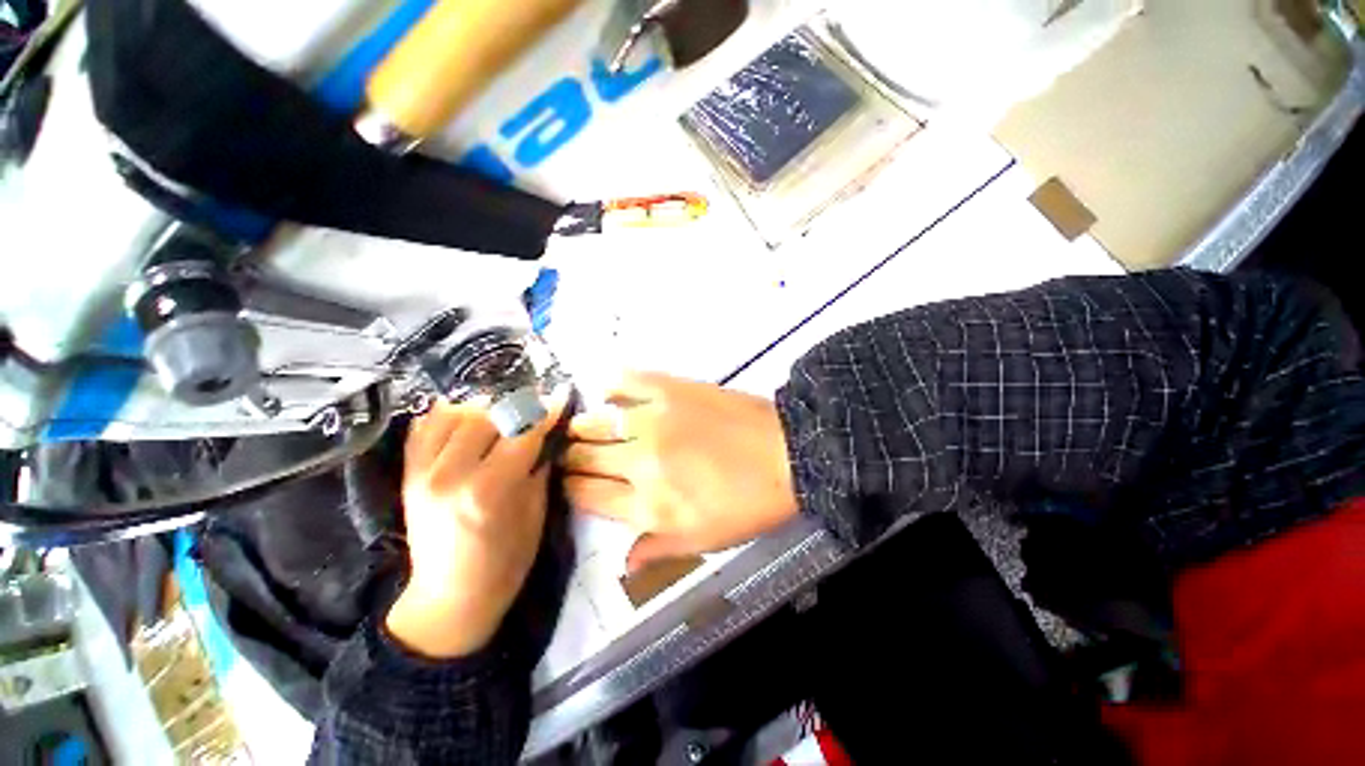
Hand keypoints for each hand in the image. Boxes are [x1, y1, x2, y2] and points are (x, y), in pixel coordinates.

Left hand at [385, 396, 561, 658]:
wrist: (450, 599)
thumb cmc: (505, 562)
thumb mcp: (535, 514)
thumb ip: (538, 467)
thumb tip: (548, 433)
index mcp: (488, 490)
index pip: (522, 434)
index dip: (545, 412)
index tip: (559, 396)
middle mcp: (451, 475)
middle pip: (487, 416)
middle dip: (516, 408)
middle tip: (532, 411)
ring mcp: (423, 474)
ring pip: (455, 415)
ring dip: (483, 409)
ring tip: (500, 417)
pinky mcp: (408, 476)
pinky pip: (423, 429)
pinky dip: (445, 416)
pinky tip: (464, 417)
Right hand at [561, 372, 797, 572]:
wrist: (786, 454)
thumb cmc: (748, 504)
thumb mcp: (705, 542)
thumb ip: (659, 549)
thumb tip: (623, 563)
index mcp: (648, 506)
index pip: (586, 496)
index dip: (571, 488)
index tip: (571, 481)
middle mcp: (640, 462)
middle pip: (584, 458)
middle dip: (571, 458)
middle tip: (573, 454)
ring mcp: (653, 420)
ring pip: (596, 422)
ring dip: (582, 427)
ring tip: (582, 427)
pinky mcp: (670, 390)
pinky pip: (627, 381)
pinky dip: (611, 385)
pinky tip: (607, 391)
==========
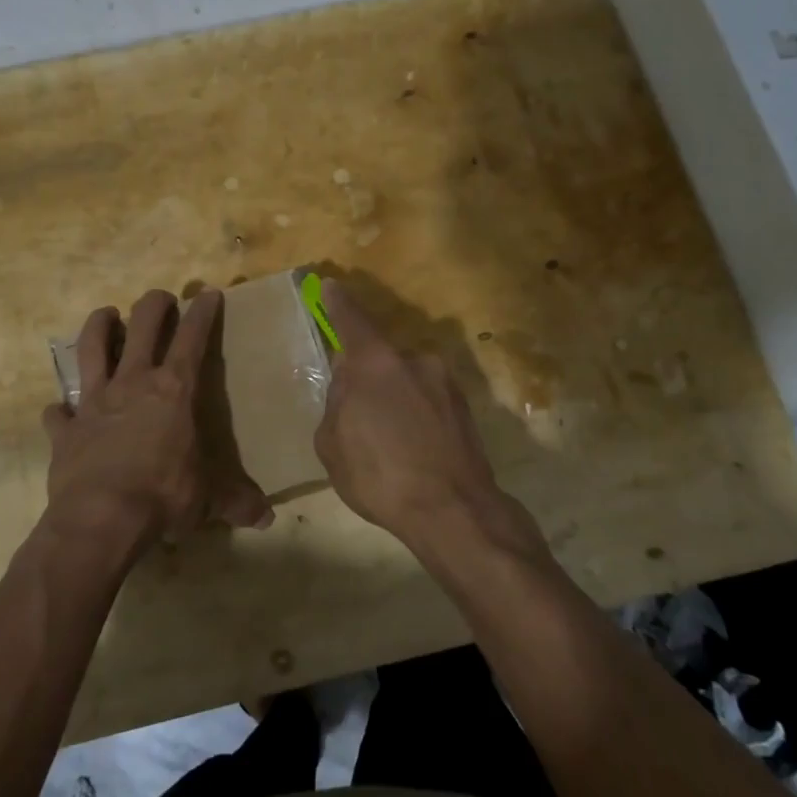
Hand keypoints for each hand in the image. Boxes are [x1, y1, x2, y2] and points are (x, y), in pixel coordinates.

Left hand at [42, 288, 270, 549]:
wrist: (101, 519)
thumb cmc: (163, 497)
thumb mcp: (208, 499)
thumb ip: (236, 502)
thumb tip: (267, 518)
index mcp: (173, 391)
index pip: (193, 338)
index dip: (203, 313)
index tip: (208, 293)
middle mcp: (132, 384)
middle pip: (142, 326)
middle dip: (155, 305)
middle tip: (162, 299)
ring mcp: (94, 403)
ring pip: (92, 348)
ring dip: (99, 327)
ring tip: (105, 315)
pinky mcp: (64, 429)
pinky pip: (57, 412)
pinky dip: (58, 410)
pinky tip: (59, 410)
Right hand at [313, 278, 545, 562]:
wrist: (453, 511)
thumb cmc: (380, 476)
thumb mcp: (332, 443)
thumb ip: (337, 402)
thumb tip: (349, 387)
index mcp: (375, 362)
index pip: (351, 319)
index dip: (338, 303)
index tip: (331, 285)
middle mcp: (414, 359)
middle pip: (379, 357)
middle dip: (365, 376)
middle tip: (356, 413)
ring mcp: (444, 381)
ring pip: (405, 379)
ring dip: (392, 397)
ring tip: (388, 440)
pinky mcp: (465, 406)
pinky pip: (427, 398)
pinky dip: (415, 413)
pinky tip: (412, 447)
==========
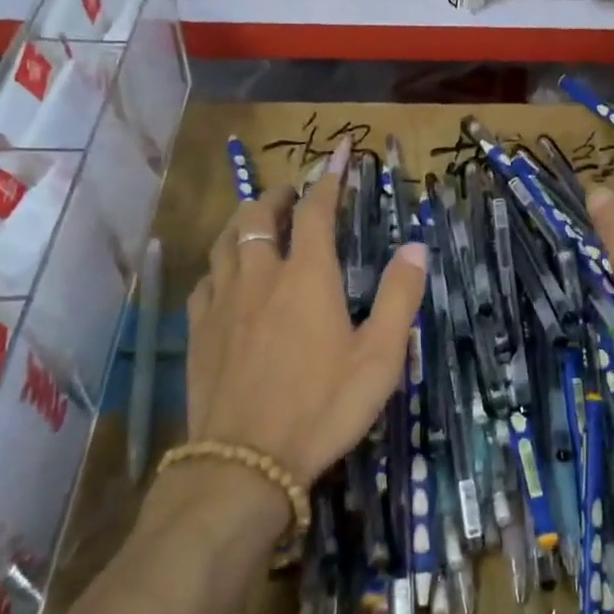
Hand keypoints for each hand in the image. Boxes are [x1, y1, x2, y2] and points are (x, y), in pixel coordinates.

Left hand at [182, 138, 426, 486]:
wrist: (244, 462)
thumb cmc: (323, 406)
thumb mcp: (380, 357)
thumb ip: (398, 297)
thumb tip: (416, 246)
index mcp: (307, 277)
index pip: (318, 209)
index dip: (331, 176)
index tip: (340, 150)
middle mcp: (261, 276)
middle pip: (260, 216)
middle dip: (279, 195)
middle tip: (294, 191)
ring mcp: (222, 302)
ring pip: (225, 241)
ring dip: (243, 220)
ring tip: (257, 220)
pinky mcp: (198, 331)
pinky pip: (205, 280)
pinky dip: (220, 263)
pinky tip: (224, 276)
==========
EXERCISE AIM
Copy out every line of the data that includes the word "Left".

OUTPUT OF THE EXERCISE
Left hand at [385, 396, 561, 658]:
Left hand at [42, 288, 270, 549]:
Left hand at [182, 138, 426, 486]:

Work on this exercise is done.